# [Text under study]
Not to mention, it's very versatile when it comes to different fishing environments. It was designed for saltwater, but all the power in the drag can be used in freshwater as well. What they call a Velocity Cast Control System is pretty much just a standard brake system that controls the speed of the spool when it’s free, but it does a great job doing so.

It can be a little trickier to use, but with a few practice runs for an intermediate or professional angler will have them water-ready. Overall for power, castability, versatility, and performance in general, this reel is sure to please anglers with intermediate to professional levels of experience in all kinds of different locales with just about any target fish they can think of.

Pros
  • The aluminum frame is tough and durable
  • Highers Drag on our list
  • Includes a bait clicker
  • Stainless steel crucial gears
Cons
  • Not very suitable for beginners
  • No warranty

Quick Guide to Fishing Reel Gear Ratio

  • Low Gear Ratio/Slow (5.1:1 thru 5.4:1)
    A low gear ratio can be anything between 4:8:1 to 5:4:1. This means that they’re slower in speed, but they give a lot more torque. They’re ideal for bigger baits or deep-diving lures like crankbaits and swimmers. Lower gear ratios can be great for bass fishing in the wintertime when bass fishes are particularly wary, and you want to move your bait slower. In the water
  • Medium Gear Ratio/Medium (6.1:1 thru 6.4:1)

# [Dataset content]
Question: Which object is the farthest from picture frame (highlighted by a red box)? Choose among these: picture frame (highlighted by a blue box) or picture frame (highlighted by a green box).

# [How to complete this task]
In its overall verdict on the reel, the fishing reel review names the qualities the reel delivers. List every one of them.

# [Completed task]
Power, castability, versatility, and performance in general.